Instructions for the task. For each line of the listing below that contains the string "anchor", copy the line.

--- Input data ---

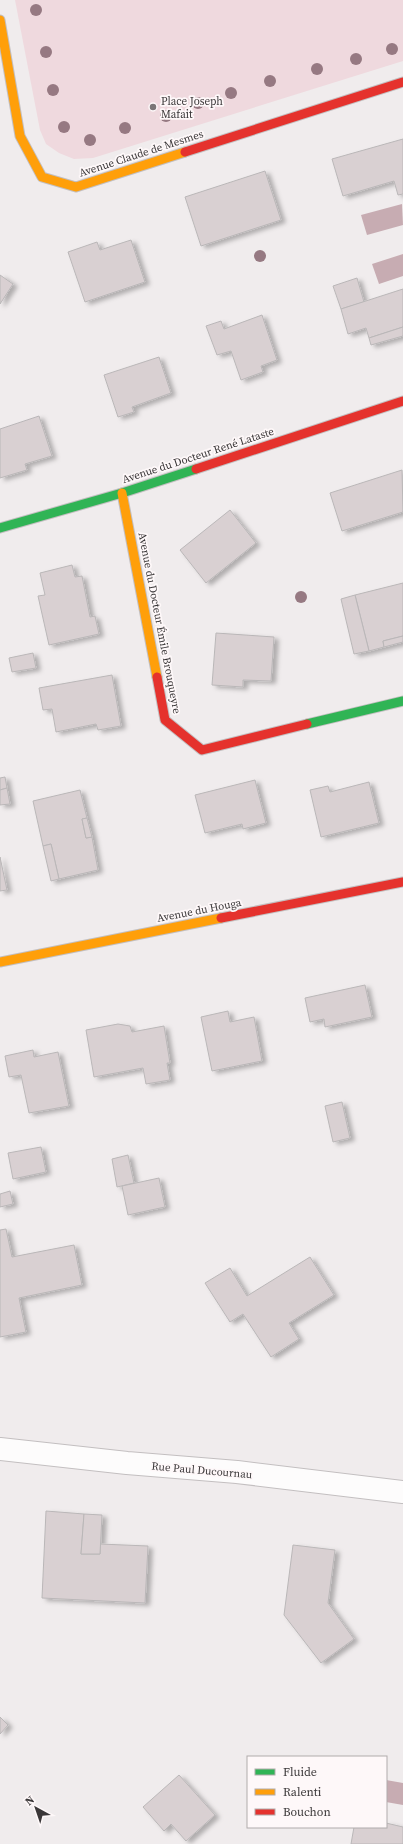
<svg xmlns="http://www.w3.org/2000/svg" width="403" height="1844" viewBox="0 0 403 1844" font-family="'Source Serif 4',serif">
<defs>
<filter id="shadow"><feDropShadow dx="4.5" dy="2.5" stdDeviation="2" flood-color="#0004"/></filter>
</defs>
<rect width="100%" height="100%" fill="#f0eced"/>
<path fill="#efd9de" d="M15,0h388v61l-310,97 -19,1 -15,-6 -13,-9 -6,-14z"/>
<g fill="#c7acb2">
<path d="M402,204l1,21 -36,10 -6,-20z"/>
<path d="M403,254v22l-24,8 -7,-20z"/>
<path d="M386,1780l17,3v22l-17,-3z"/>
</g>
<g fill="#d9d0d2" stroke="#bab7b8" filter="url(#shadow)">
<path d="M403,139v55l-5,1 -4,-14 -51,15 -11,-37z"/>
<path d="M265,171l16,49 -80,26 -16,-49z"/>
<path d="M131,240l14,42 -60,20 -17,-50 29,-10 3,8z"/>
<path d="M0,275l13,9 -13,20z"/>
<path d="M357,278l7,24 -23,7 -8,-23z"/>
<path d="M403,289v38l-34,11 -3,-10 -18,6 -7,-25z"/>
<path d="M262,315l15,45 -16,6 2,6 -22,8 -10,-29 -14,4 -11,-29 15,-5 3,8z"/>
<path d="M403,327v9l-32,9 -2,-7z"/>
<path d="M159,357l12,36 -39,14 2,5 -16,5 -14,-42z"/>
<path d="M39,416l13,40 -27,8 2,6 -27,8v-49z"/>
<path d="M402,470l1,42 -61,19 -12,-38z"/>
<path d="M230,510l26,33 -50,40 -26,-33z"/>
<path d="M72,565l3,12 7,-1 8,41 5,-1 4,18 -50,11 -11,-49 7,-1 -5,-22z"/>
<path d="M403,583v53l-20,5 1,6 -15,4 -14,-56z"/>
<path d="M355,595l14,56 -15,3 -13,-55z"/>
<path d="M216,633l58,4 -3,44 -28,-1v7l-31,-2z"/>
<path d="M403,636v6l-19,5 -1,-6z"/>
<path d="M33,653l3,15 -24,4 -3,-14z"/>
<path d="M112,675l9,51 -23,4 -2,-6 -40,8 -4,-23 -9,1 -4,-22z"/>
<path d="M5,777l2,11 -7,2v-12z"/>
<path d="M255,780l11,43 -23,6 -1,-5 -37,9 -10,-38z"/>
<path d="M369,782l10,41 -58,14 -11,-47 18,-4 2,6z"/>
<path d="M7,788l3,16 -10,1v-15z"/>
<path d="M80,790l7,28 -5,1 4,19 6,-1 6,33 -39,9 -8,-35 -8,2 -10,-45z"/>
<path d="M87,818l5,19 -6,1 -4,-19z"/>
<path d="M51,844l8,35 -8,2 -8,-35z"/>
<path d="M0,857l7,33 -7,1z"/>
<path d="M365,985l7,32 -47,10 -1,-8 -14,3 -5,-24z"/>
<path d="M228,1011l2,11 24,-5 8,44 -50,10 -11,-54z"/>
<path d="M118,1024l12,2 2,6 32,-6 6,37h-3l3,17 -24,4 -3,-16 -49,9 -8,-47z"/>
<path d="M33,1050l1,7 24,-5 11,54 -40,7 -8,-38 -12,2 -4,-21z"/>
<path d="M342,1102l8,36 -17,4 -8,-36z"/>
<path d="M41,1147l5,25 -33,7 -5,-26z"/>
<path d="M128,1155l6,28 -17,4 -5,-28z"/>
<path d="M159,1178l6,29 -37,8 -6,-29z"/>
<path d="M10,1191l3,13 -13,3v-13z"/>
<path d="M6,1229l6,28 62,-12 8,40 -63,13 7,34 -26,5v-107z"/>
<path d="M310,1257l24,38 -45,28 10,16 -28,18 -28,-43 -13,8 -25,-39 25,-15 17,28z"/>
<path d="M46,1511l38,3 -3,40h19v-10l48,2 -3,57 -103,-5z"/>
<path d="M84,1514l18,1 -2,39h-19z"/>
<path d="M293,1545l42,5 -7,53 26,36 -33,24 -37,-48z"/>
<path d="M0,1717l8,8 -8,9z"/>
<path d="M179,1775l36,40 -29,26 -15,-17 -7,7 -21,-24z"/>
<path d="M386,1823l17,4v17h-52l3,-17h32z"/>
</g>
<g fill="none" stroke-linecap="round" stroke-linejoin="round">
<defs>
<path id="street" d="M0,1449l127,14 110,9 166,20"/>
<g id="fast">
<path d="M0,528l122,-35 74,-24"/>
<path d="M307,724l96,-23"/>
</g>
<g id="slow">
<path d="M0,20l20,116 22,41 34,10 109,-35"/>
<path d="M122,493l35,184"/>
<path d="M0,962l221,-44"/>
</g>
<g id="jam">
<path d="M185,152l218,-70"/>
<path d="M196,469l207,-68"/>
<path d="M157,677l8,43 37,30 105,-26"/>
<path d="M221,918l182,-36"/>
</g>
</defs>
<use href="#street" stroke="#c3bfc0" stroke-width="24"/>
<use href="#fast" stroke="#c3bfc0" stroke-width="11"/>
<use href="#slow" stroke="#c3bfc0" stroke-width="11"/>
<use href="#jam" stroke="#c3bfc0" stroke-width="11"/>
<use href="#street" stroke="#fdfcfc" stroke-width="22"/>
<use href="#fast" stroke="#30b455" stroke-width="9"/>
<use href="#slow" stroke="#ff9f0a" stroke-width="9"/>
<use href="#jam" stroke="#e5322d" stroke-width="9"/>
</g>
<g fill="#967982">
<circle cx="36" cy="10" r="6"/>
<circle cx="392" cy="49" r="6"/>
<circle cx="46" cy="52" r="6"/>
<circle cx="356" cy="59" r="6"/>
<circle cx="317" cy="69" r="6"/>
<circle cx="270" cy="81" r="6"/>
<circle cx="53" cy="90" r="6"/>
<circle cx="231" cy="93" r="6"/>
<circle cx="198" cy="103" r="6"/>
<circle cx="166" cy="116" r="6"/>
<circle cx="64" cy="127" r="6"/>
<circle cx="125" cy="128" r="6"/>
<circle cx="90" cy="140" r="6"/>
<circle cx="260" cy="256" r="6"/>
<circle cx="301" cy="597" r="6"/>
</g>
<circle fill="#7a7677" stroke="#fef8f9" stroke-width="1.5" cx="153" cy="107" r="4"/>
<g text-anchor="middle" stroke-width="3.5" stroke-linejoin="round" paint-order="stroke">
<g font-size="11" fill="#3a3738" stroke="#fef8f9" text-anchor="start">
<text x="161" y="105">Place Joseph<tspan x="161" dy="13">Mafait</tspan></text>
</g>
<g font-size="11" fill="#3a3738" stroke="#fef8f9">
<text transform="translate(141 153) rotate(-18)" y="4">Avenue Claude de Mesmes</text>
<text transform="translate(198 455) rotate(-18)" y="4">Avenue du Docteur René Lataste</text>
<text transform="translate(160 623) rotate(79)" y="4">Avenue du Docteur Émile Brouqueyre</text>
<text transform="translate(199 910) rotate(-11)" y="4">Avenue du Houga</text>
<text transform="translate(202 1470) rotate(5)" y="4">Rue Paul Ducournau</text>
</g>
</g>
<rect x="247" y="1756" width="140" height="72" fill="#fef8f9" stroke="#b0abac"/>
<rect x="255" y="1769" width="20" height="6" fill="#30b455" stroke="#b0abac"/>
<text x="283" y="1776" font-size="12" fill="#3a3738">Fluide</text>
<rect x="255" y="1789" width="20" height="6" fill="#ff9f0a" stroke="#b0abac"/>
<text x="283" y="1796" font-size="12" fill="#3a3738">Ralenti</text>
<rect x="255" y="1809" width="20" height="6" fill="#e5322d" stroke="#b0abac"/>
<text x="283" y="1816" font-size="12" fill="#3a3738">Bouchon</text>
<g transform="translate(36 1808) rotate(320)" stroke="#fef8f9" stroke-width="3" paint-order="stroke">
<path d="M0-3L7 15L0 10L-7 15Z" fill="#3a3738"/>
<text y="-6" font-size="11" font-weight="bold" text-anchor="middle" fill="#3a3738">N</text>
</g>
</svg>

---

Response to the task.
<g text-anchor="middle" stroke-width="3.5" stroke-linejoin="round" paint-order="stroke">
<g font-size="11" fill="#3a3738" stroke="#fef8f9" text-anchor="start">
<text y="-6" font-size="11" font-weight="bold" text-anchor="middle" fill="#3a3738">N</text>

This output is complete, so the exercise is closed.